_Records supplied_.
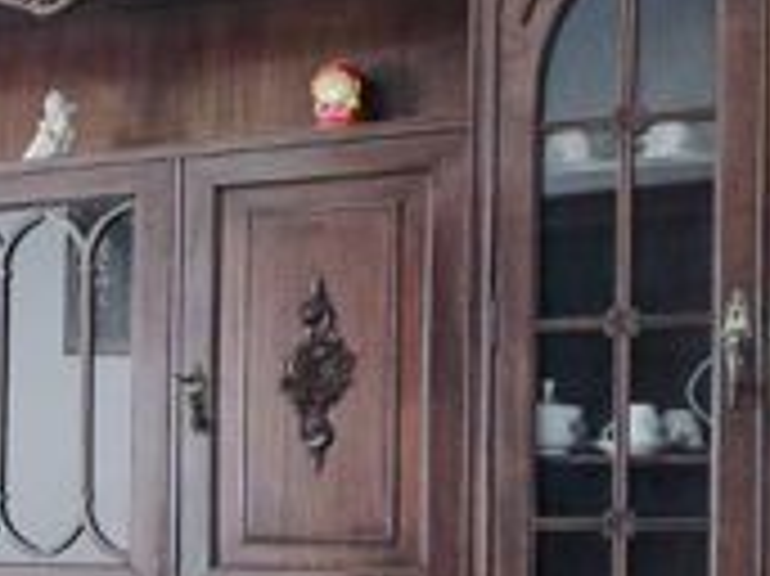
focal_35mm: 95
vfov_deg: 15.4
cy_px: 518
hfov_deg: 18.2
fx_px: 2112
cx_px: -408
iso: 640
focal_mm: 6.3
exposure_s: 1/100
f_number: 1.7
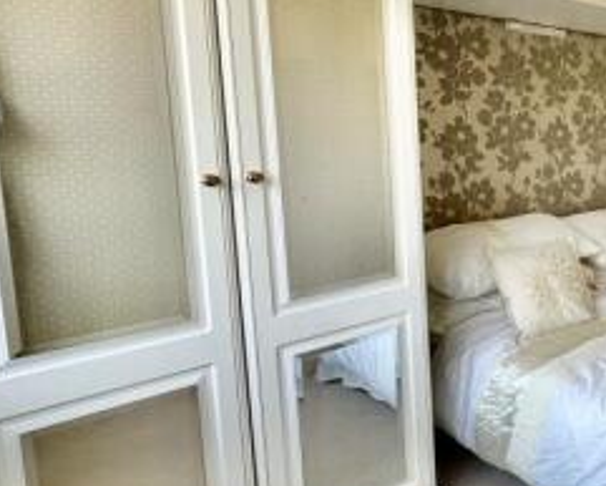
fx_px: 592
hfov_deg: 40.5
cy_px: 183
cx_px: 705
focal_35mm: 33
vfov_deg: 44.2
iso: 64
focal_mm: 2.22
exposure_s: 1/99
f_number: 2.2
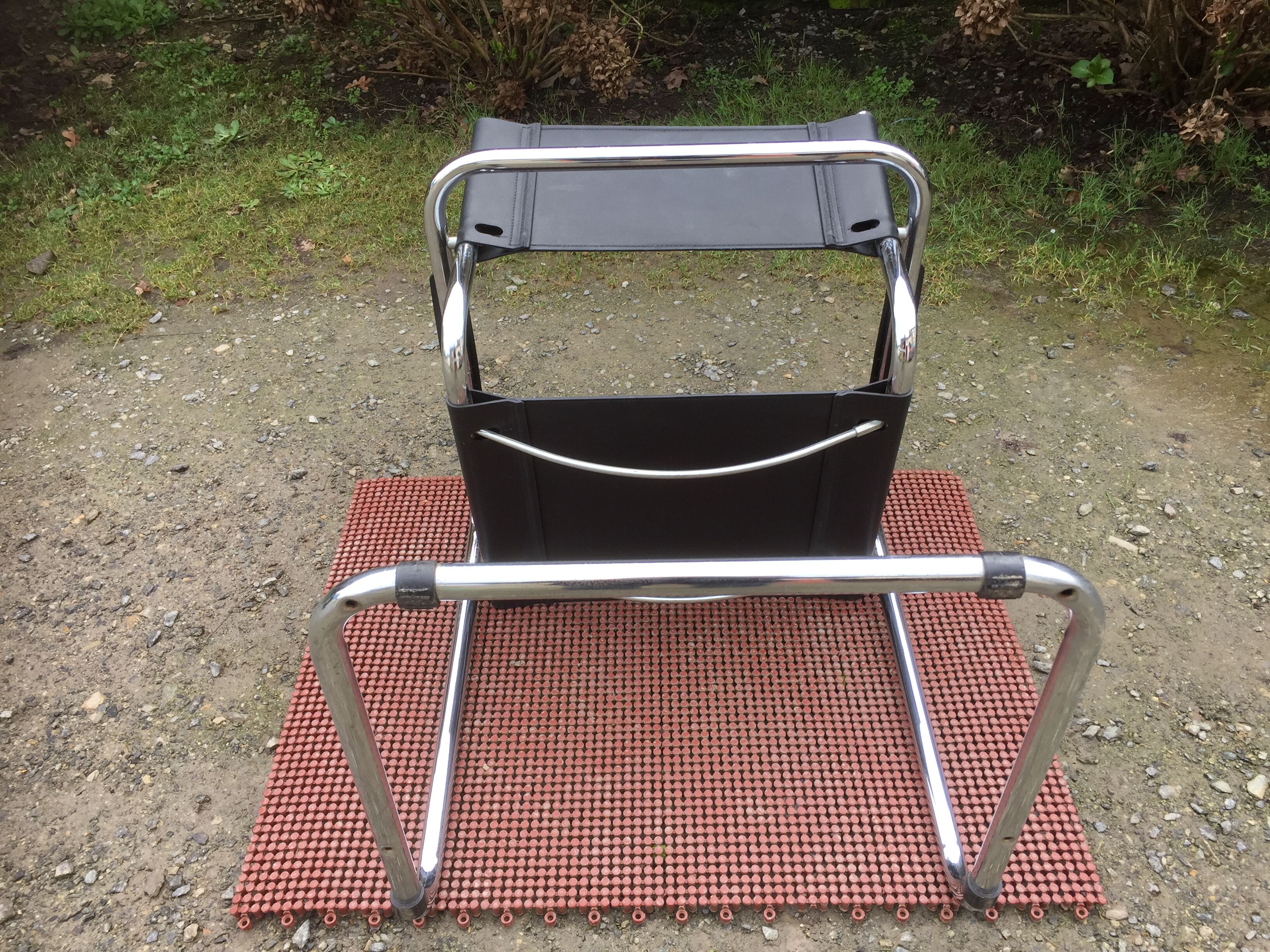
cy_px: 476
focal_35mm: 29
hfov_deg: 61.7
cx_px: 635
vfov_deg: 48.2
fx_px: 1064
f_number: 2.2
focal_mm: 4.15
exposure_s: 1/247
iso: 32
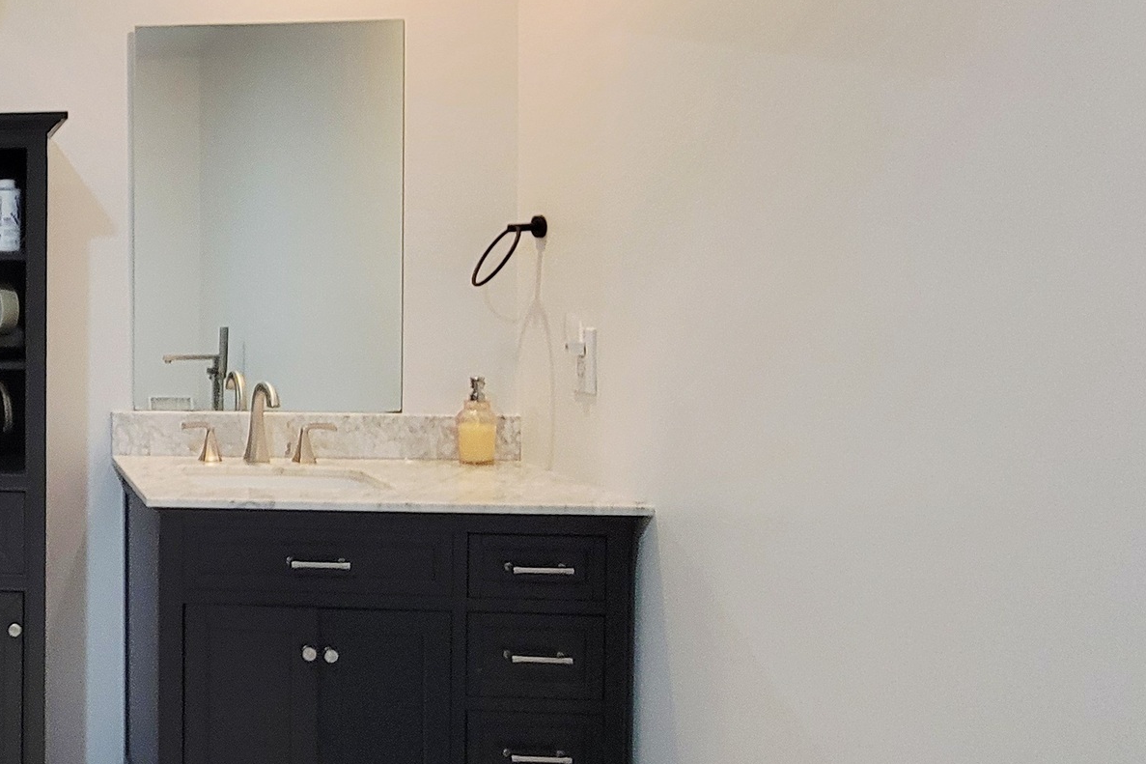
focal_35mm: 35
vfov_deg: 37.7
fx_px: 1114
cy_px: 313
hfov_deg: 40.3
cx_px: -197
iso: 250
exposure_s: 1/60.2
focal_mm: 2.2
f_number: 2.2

---

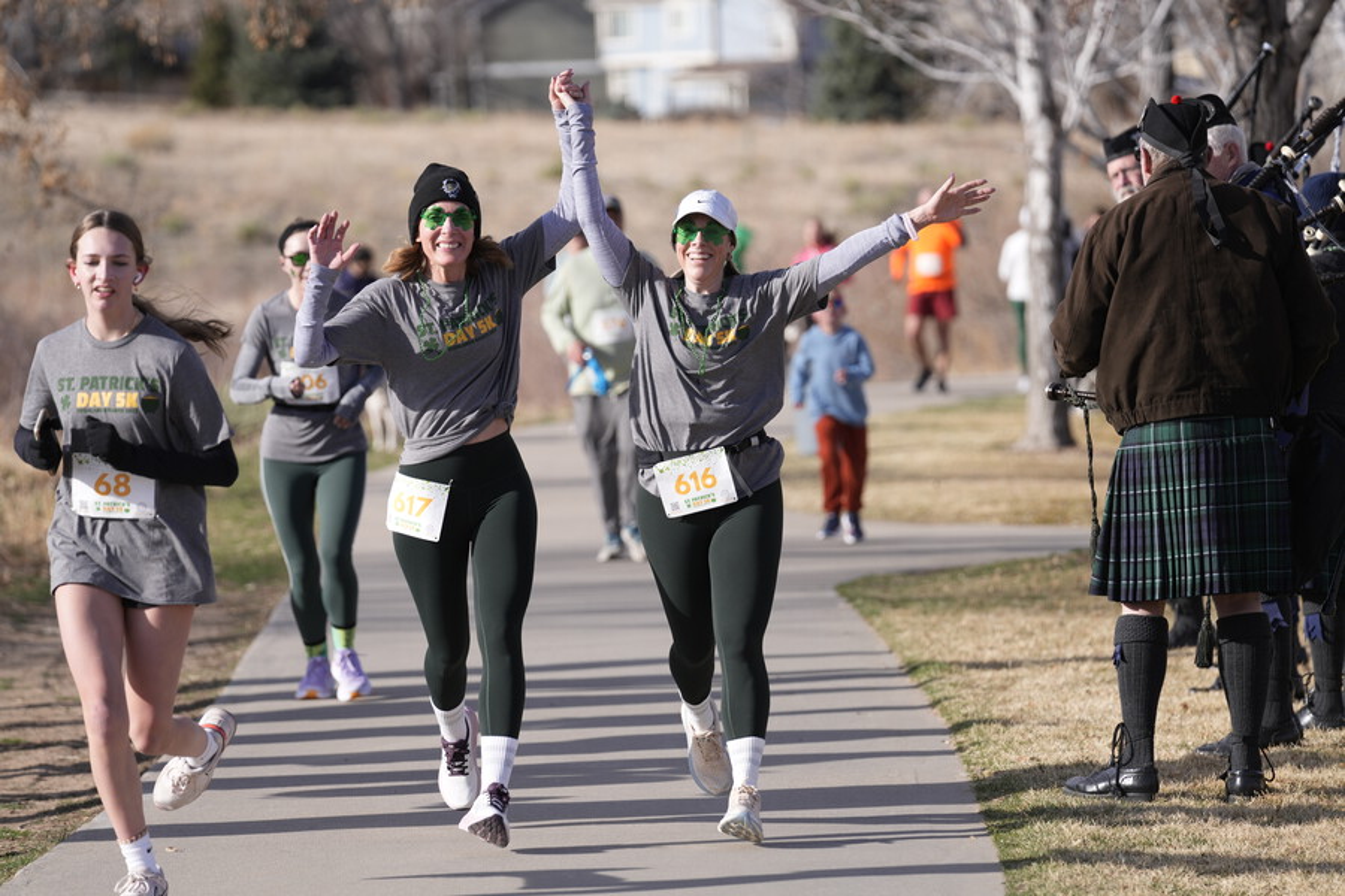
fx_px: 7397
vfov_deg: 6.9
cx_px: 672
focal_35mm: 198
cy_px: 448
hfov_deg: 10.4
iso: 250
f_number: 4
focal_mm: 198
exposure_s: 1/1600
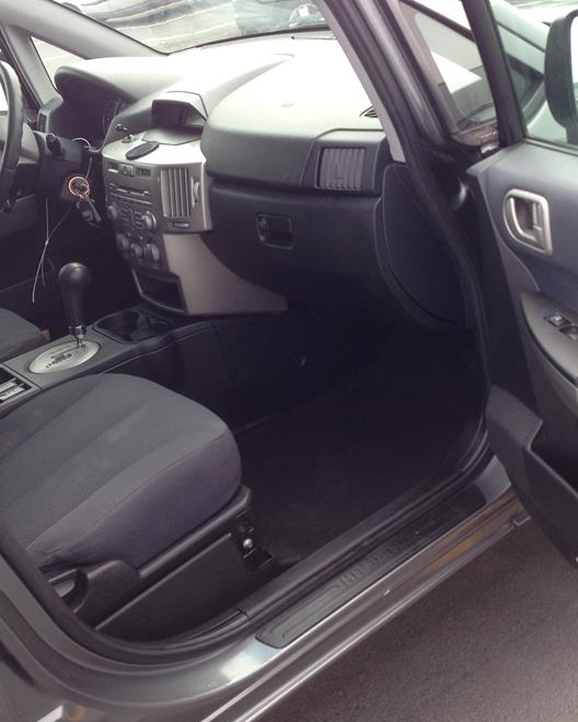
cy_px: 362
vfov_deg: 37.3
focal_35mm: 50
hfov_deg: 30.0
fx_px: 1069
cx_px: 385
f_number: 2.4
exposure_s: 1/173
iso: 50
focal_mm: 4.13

_What to produce_.
Please transcribe exactly the part of the records that opens with the line containing "focal_35mm: 95" and closes with the line containing "focal_35mm: 35", both ends included, and leave out the pictures.

_Solution_.
focal_35mm: 95
vfov_deg: 15.4
cy_px: 518
hfov_deg: 18.2
fx_px: 2112
cx_px: -408
iso: 640
focal_mm: 6.3
exposure_s: 1/100
f_number: 1.7
fx_px: 592
hfov_deg: 40.5
cy_px: 183
cx_px: 705
focal_35mm: 33
vfov_deg: 44.2
iso: 64
focal_mm: 2.22
exposure_s: 1/99
f_number: 2.2
cy_px: 476
focal_35mm: 29
hfov_deg: 61.7
cx_px: 635
vfov_deg: 48.2
fx_px: 1064
f_number: 2.2
focal_mm: 4.15
exposure_s: 1/247
iso: 32
focal_35mm: 35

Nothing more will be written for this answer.